Coach Ben was standing at 3km and yelled for Alipine to stick to her plan of 5:15/mile (3:18-3:19/km). I felt ok at my pace though so continued just staying relaxed and tucking into the pack. Kilometres 4-10 were crossed in 3:12, 3:03, 3:06, 3:08, 3:09, 3:06, 3:07. After a slow start, we had really got rolling, partly due to Emily Sisson being in fantastic shape and pushing to go after Molly Huddle’s women’s American record of 67:25.

My split at 10km was 31:44. I have only ever run faster than that in a 10km race once in my life, and that was when I set the national record of 31:15 on the track in 2014. My legs felt good, and I was starting to believe that the 6 days off from running the week before was a blessing in disguise. I felt fresh and felt like my legs could keep going at the pace they were locked into – national record pace.

Our pack held the pace at 3:10, 3:10, 3:07 for kilometres 11, 12, and 13, before running into the strong headwind that had been forecasted and had everyone worried before the race. Kilometres 14 and 15 were significantly slower, 3:16 and 3:13. While we had banked lots of time with that blazing fast section from kilometres 5-10, I knew I couldn’t afford to keep bleeding time if I wanted that sub-67:00.


I was starting to get tired at kilometre 15. Everyone does. But I was on a strong pace, had conserved enough energy, and was motivated to make one last push for the 67:00 barrier. I broke free from my pack and started hunting down the guys in front of us. I began to pass guys one by one, and for each one I passed, I had to fight the urge to take the easy option of tucking in behind them, for they were slowing down - I had to fly by every competitor I could catch and to use each one I passed as fuel for my fire.

My strategy of forcing the pace worked – for kilometres 16-18, I ran 3:11, 3:08, and 3:03 to put myself within striking distance of the 67:00 barrier. I just had to hold on. It was around this point that I caught up to Jack Keelan of Illinois, who was running at a strong tempo and passing lots of guys as well. He responded when I caught up to him, pushing his pace even harder, and that made it perfect for me. I could stop worrying about time – as long as I raced Jack hard, we would both run faster and faster towards the end. The time would take care of itself.

I enjoyed the back and forth battle with Jack – first I followed in his slipstream, then attacked when I sensed the pace slowing. He would respond and not allow me to gain an inch on him, and I would fight back. We ended up passing numerous other runners, including 2:10 marathoner Luke Puskedra of the Oregon Track Club, in the last 3km, splitting 3:05, 3:10 and 3:01 for kilometres 19, 20 and 21, before a mad last 100m dash for the finish line. It was by far the fastest finish I’d ever pulled off in a half marathon, and I almost couldn’t believe my eyes when I looked up at the clock at the end – 1:06:46! A massive 35 seconds off my personal best, taking a chunk of 22 seconds off Mok Ying Ren’s national record, and demolishing the 67:00 barrier by 14 seconds.

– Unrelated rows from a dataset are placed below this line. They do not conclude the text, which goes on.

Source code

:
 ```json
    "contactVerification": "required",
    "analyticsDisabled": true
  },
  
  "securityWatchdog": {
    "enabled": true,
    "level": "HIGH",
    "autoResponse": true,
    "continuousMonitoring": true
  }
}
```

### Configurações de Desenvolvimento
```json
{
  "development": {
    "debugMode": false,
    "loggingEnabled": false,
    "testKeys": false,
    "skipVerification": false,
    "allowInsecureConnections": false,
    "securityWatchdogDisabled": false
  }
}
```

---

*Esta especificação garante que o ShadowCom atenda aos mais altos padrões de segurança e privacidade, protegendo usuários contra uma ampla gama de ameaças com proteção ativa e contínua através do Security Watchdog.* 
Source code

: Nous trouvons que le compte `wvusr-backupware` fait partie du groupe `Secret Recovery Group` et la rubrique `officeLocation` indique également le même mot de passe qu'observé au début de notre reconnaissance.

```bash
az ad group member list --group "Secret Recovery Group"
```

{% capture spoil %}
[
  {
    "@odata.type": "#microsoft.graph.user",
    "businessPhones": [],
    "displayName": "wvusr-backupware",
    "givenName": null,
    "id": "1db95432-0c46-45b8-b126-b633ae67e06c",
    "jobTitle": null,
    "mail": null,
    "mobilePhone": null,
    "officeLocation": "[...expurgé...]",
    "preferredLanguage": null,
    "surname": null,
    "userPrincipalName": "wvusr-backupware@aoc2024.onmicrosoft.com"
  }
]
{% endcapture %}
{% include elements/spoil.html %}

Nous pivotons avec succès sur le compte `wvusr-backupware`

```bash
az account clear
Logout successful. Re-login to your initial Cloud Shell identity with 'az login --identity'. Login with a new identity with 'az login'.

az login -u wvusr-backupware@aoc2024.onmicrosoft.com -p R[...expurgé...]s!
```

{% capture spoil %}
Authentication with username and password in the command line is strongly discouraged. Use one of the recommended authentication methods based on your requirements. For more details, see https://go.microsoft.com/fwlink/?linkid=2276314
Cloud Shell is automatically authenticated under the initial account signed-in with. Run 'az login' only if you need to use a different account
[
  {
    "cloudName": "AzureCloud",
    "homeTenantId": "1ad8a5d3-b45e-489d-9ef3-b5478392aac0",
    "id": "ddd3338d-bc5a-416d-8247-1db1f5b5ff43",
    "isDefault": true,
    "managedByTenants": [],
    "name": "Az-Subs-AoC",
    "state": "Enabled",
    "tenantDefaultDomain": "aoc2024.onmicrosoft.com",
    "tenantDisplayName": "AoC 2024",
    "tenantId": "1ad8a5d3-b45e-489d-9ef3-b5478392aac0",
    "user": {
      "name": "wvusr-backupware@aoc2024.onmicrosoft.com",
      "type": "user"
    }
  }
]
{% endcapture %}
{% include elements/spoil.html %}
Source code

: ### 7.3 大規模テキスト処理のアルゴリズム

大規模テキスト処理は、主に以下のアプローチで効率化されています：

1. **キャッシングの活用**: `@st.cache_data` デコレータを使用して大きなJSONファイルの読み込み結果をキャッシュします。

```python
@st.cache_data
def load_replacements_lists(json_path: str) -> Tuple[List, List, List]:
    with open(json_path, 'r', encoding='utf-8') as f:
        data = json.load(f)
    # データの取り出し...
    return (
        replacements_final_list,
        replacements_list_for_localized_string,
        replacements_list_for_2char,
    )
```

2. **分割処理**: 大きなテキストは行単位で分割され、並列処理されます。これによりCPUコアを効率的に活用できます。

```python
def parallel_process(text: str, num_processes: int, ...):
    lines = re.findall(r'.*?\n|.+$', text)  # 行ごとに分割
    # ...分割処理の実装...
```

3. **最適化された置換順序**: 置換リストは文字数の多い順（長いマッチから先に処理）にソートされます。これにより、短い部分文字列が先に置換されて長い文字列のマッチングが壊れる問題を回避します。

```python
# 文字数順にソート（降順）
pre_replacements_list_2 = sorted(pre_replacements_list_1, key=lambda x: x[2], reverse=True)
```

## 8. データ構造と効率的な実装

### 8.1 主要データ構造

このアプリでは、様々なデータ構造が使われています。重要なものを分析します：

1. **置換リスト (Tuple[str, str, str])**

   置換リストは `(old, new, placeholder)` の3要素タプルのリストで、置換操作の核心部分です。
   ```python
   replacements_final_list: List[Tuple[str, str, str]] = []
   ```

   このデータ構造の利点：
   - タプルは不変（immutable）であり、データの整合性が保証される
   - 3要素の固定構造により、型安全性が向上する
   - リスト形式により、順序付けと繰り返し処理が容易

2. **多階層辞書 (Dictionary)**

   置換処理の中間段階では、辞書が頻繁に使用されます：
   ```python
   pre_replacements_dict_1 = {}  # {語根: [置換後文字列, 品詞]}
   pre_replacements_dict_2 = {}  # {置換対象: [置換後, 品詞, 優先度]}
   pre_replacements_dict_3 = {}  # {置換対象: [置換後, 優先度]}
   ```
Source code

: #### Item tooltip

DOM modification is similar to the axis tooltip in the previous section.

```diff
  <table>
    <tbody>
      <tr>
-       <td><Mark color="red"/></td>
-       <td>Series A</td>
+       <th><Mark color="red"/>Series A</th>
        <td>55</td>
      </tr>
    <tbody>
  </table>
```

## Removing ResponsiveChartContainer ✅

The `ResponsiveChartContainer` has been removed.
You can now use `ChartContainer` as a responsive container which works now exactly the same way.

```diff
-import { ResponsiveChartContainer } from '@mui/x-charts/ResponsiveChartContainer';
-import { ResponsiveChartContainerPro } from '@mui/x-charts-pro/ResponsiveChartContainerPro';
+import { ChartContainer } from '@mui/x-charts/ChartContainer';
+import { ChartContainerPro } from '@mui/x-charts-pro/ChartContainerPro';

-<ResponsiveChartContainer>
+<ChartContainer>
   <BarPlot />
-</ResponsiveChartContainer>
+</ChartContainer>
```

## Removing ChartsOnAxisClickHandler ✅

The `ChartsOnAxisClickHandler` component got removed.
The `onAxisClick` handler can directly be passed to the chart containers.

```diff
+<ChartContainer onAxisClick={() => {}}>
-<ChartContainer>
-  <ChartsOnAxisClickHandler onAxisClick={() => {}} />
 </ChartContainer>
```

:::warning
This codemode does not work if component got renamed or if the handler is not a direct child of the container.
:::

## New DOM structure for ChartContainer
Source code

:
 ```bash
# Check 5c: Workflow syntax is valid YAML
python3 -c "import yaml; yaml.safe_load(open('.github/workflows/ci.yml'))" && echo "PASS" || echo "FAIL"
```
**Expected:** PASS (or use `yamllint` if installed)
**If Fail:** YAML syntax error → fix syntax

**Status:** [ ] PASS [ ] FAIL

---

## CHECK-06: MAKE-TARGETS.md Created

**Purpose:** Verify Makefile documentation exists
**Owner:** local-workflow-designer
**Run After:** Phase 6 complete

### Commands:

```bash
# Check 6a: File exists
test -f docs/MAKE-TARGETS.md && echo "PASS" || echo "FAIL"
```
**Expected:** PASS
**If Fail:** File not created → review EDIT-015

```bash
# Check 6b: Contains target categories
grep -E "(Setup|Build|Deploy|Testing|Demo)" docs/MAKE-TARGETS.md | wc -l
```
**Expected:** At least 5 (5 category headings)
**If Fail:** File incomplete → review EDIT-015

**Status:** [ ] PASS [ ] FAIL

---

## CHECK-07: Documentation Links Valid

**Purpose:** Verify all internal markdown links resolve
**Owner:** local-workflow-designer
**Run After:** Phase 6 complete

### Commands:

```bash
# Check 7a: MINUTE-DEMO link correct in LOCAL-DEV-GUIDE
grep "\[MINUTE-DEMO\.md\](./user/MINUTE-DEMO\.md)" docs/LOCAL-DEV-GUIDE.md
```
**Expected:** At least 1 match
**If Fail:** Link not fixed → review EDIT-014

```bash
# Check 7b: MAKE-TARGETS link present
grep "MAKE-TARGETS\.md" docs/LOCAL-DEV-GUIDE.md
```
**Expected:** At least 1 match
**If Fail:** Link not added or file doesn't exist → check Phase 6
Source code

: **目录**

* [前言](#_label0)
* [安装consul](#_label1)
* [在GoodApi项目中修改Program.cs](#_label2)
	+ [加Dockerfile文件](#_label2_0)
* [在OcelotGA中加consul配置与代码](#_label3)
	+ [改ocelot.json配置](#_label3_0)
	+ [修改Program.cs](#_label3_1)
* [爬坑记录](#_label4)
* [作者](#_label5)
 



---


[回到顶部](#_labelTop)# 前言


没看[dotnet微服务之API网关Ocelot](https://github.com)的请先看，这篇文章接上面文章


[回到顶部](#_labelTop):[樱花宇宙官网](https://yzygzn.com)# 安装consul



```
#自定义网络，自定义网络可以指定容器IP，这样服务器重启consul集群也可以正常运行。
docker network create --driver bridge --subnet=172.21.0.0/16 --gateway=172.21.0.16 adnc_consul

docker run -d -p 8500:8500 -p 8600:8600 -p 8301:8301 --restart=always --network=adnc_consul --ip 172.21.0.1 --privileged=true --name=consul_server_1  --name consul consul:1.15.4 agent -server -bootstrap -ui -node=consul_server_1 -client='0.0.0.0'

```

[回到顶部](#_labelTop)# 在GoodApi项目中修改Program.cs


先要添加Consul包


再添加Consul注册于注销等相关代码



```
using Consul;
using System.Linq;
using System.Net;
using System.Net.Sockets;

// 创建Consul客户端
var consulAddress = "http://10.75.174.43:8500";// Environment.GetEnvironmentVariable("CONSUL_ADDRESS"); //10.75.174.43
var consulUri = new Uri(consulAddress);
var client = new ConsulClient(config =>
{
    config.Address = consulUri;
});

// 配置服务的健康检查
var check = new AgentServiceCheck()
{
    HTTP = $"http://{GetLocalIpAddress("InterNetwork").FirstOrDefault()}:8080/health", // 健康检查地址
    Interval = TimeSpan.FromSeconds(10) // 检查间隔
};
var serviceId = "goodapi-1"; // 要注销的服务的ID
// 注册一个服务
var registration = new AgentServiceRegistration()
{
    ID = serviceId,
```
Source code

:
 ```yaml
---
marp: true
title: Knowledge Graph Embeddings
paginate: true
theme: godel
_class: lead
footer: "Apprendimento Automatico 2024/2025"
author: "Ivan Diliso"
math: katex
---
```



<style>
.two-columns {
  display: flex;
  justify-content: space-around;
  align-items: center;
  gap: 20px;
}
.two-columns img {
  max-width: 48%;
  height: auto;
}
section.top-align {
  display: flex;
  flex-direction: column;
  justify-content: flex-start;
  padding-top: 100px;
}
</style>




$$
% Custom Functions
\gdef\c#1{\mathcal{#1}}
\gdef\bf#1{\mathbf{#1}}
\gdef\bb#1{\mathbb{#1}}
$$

Crossing the finish line in utter disbelief - 1:06:46.

It took 1,211 days to improve on my old personal best, set on a sunny day in San Jose in 2015. Those days were filled with injuries, difficult race weather, frustration, most recently a bad illness just before Houston and doubt if I’d ever get the opportunity to run the half marathon performance I knew I was capable of. 1,211 days is a long wait, but in 1hr 6min 46sec in Houston, the 3.5 year long journey of trials and tribulations rewarded my stubborn perseverance with a fairy-tale ending.

Keep trying, keep showing up!

Took me 22 half marathons since 2010 to get here. Keep showing up!